Goal of the exercise =>
Write out each of the rows below verbatim, omitting the pictures.

Excerpts from labeled region data =>
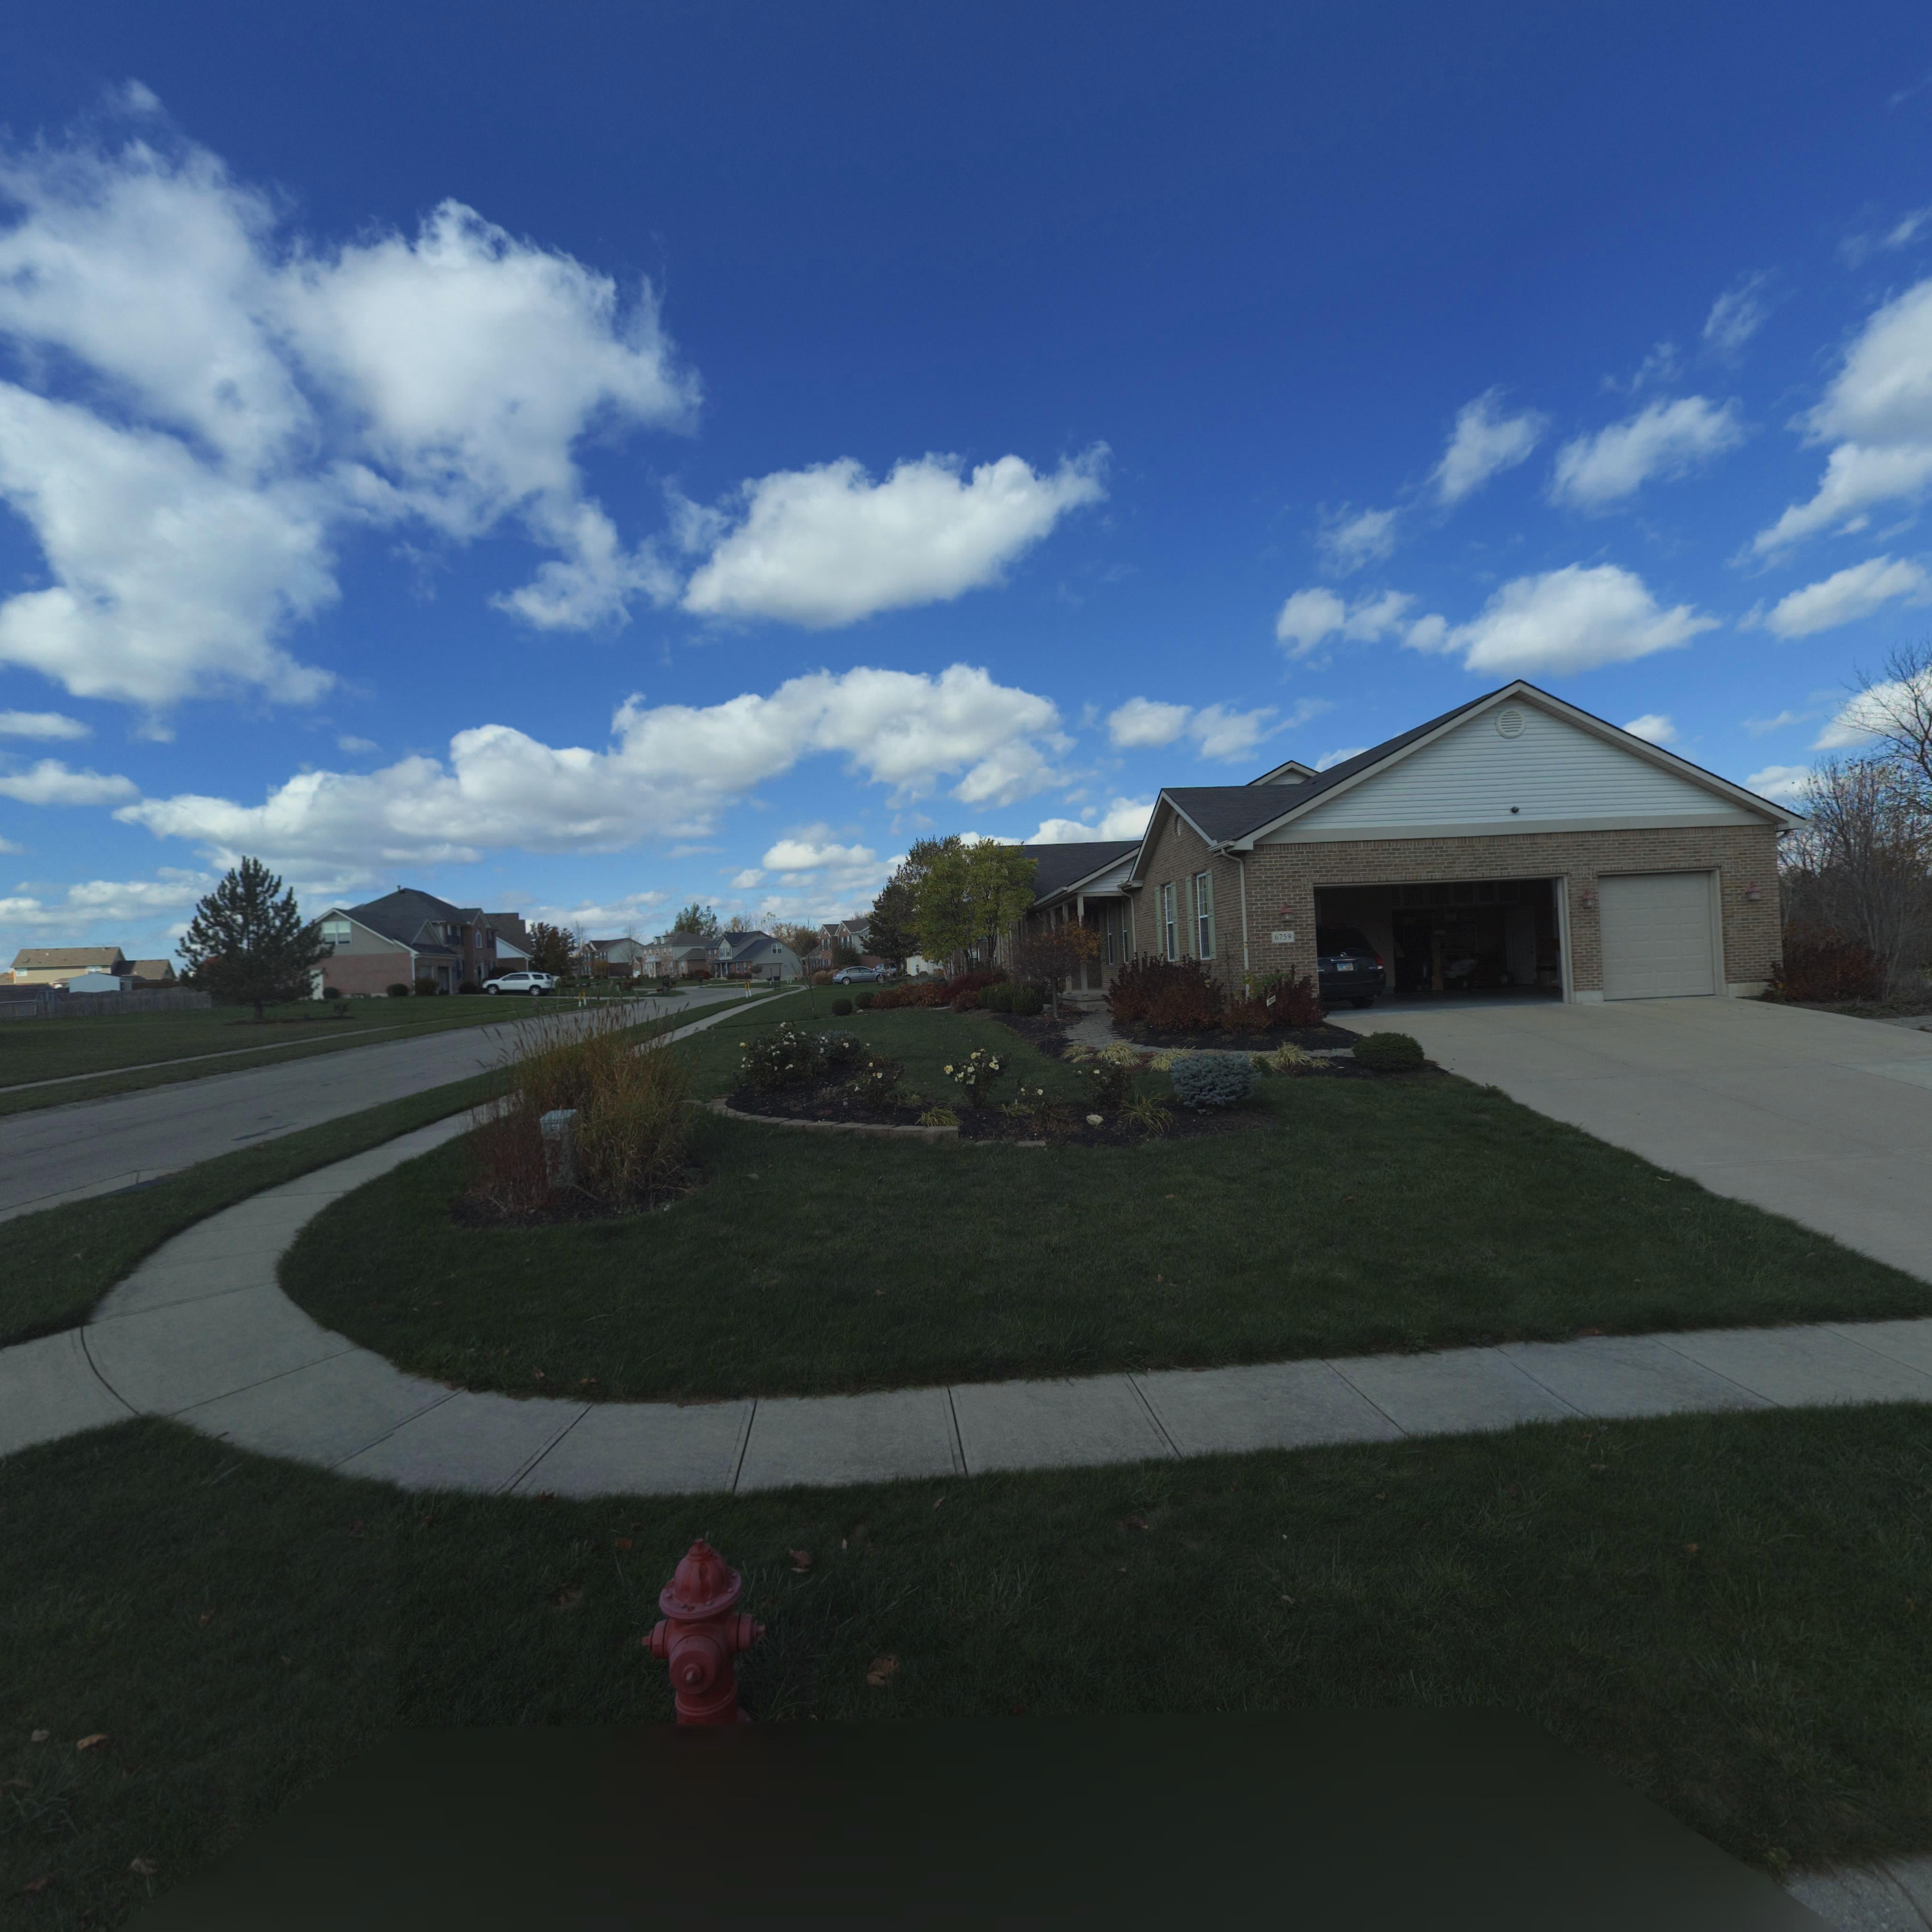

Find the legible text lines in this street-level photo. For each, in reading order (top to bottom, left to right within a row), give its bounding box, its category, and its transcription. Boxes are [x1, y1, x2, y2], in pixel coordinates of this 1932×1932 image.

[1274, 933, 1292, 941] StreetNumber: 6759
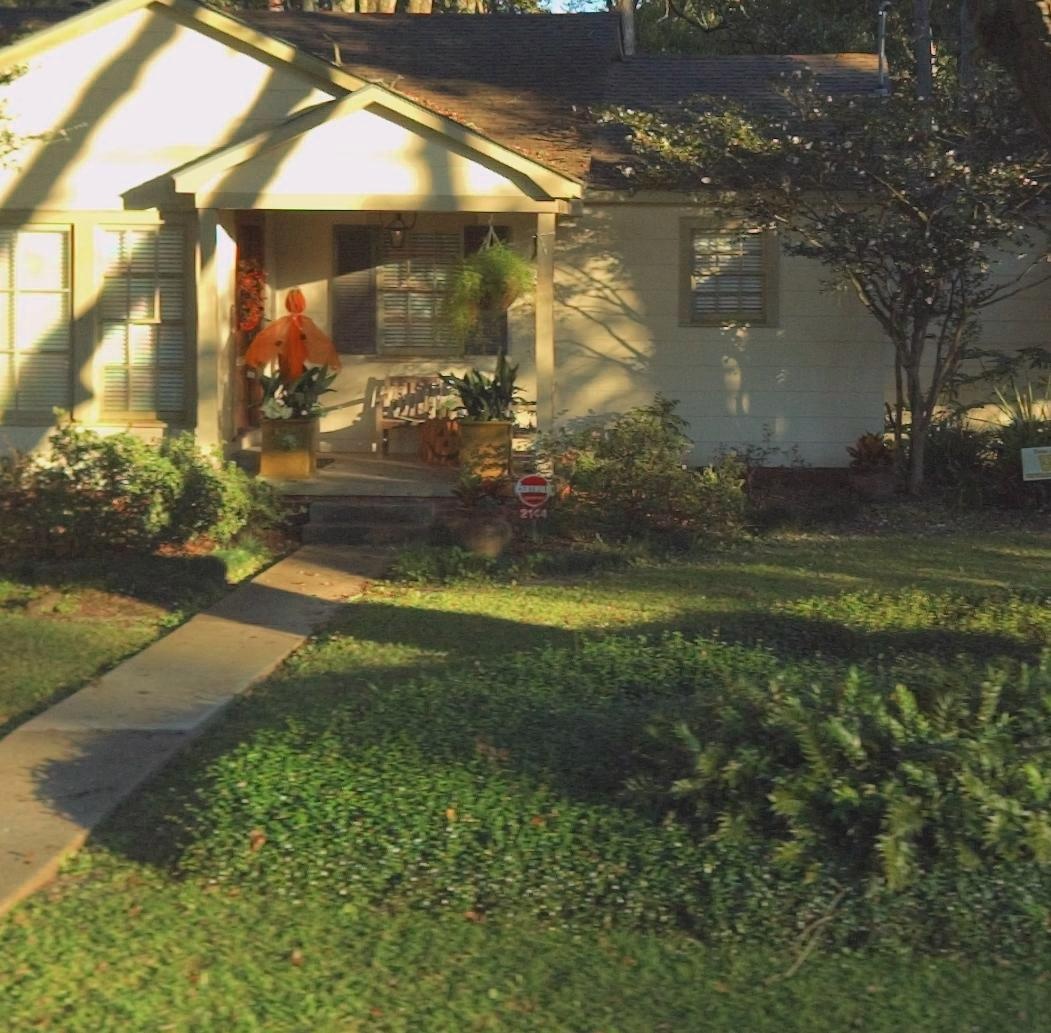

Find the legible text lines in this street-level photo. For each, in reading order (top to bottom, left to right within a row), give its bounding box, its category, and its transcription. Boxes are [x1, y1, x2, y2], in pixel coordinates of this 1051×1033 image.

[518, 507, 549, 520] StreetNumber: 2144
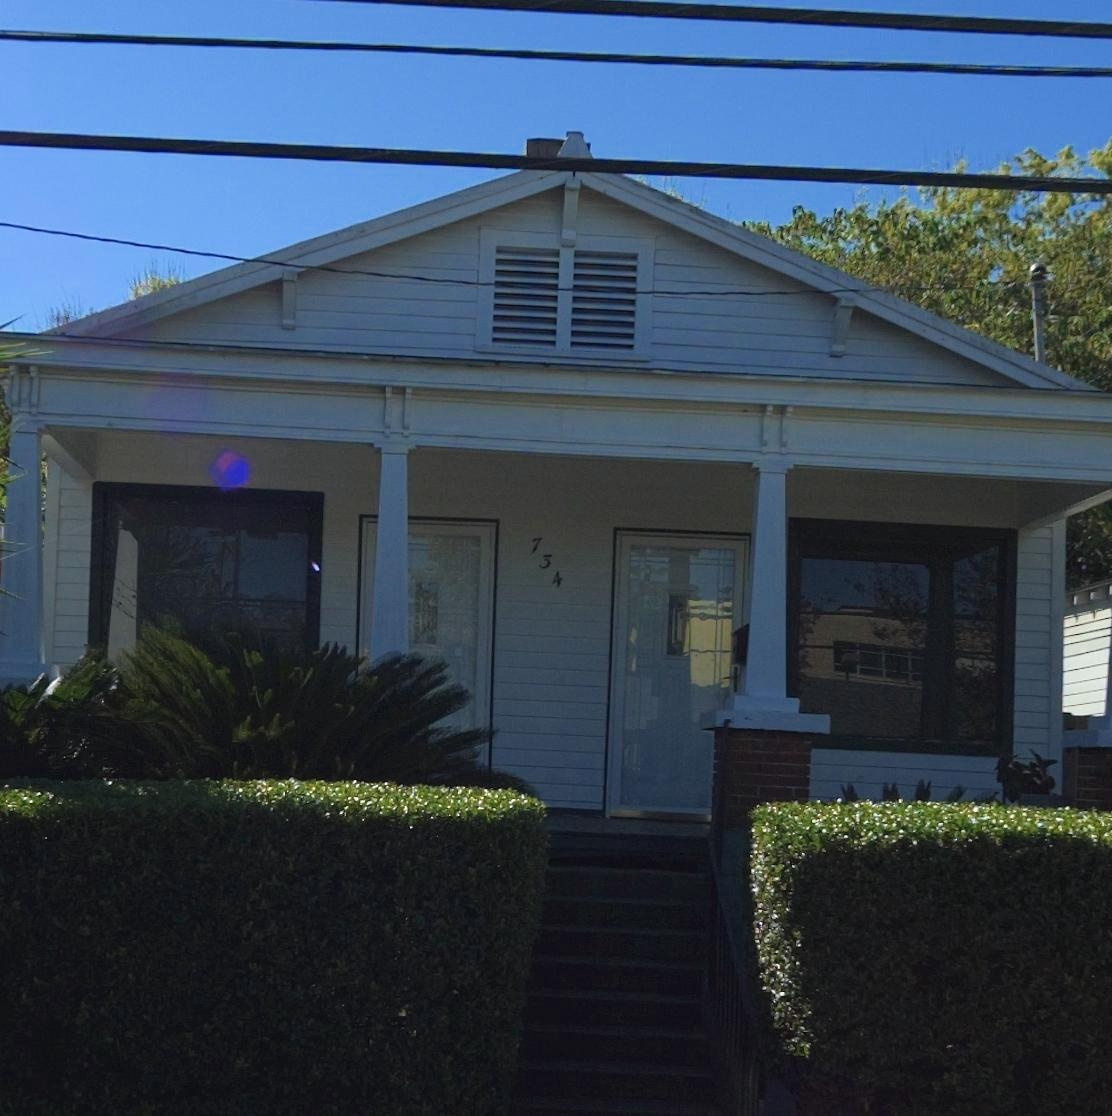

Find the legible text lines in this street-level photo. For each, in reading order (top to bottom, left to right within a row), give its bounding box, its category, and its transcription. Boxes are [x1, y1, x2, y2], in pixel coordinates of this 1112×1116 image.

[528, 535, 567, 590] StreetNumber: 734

Task response =>
Find the legible text lines in this street-level photo. For each, in reading order (top to bottom, left to right within a row), give its bounding box, its category, and its transcription. Boxes are [x1, y1, x2, y2], in pixel coordinates of this 1932×1932 image.

[1274, 933, 1292, 941] StreetNumber: 6759

Find the legible text lines in this street-level photo. For each, in reading order (top to bottom, left to right within a row), give its bounding box, its category, and its transcription. Boxes are [x1, y1, x2, y2], in pixel coordinates of this 1051×1033 image.

[518, 507, 549, 520] StreetNumber: 2144

Find the legible text lines in this street-level photo. For each, in reading order (top to bottom, left to right within a row), give its bounding box, its category, and its transcription. Boxes are [x1, y1, x2, y2], in pixel coordinates of this 1112×1116 image.

[528, 535, 567, 590] StreetNumber: 734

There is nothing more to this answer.